For the first time ever, representatives of Great Britain's largest Muslim umbrella organization will take part Sunday in the international Holocaust Memorial Day. Two months ago, the Muslim Council of Britain (MBC) decided to put an end to their six year boycott of the Memorial Day. The international Remembrance Day was first instituted by the UN in 2001 on the day - January 27th - that the Auschwitz extermination camp was liberated by the Allied forces.
"More than 60 years after the liberation of Belsen, Treblinka and Auschwitz, and as the last of the survivors now grow old, we simply cannot afford to forget," British Prime Minister Gordon Brown said in a letter publicized in the London Telegraph Sunday.

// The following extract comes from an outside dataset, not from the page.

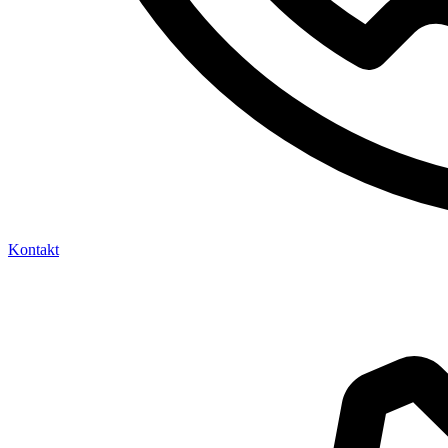
Kontakt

"Each generation must learn and understand the dark forces and culpable failures that allowed prejudice, discrimination and persecution to lead to a vast programme of mass slaughter that spanned a continent."
Brown noted that 4000 British students are expected to visit the Auschwitz death camp next year.
The official ceremony will take place in Liverpool, however their will be commemorative ceremonies through out the country. U.K. chief Rabbi Jonathan Sacks and the Archbishop of Canterbury Rowan Williams will speak at the memorial service.
The MBC's decision to take part in the memorial day comes after they were harshly criticized of anti-Semitism by Jewish groups and the British government.
"The decision was taken because staying away was doing more harm than good and being misconstrued," a MCB spokesperson told The London Times last month.
Source: Haaretz (English)
See also: British Muslim council boycotts Holocaust Memorial Day
1 comment:
So it's essentially an admission that 'It's making us look bad' -- Holocaust victims and genocide have nothing to do with the decision.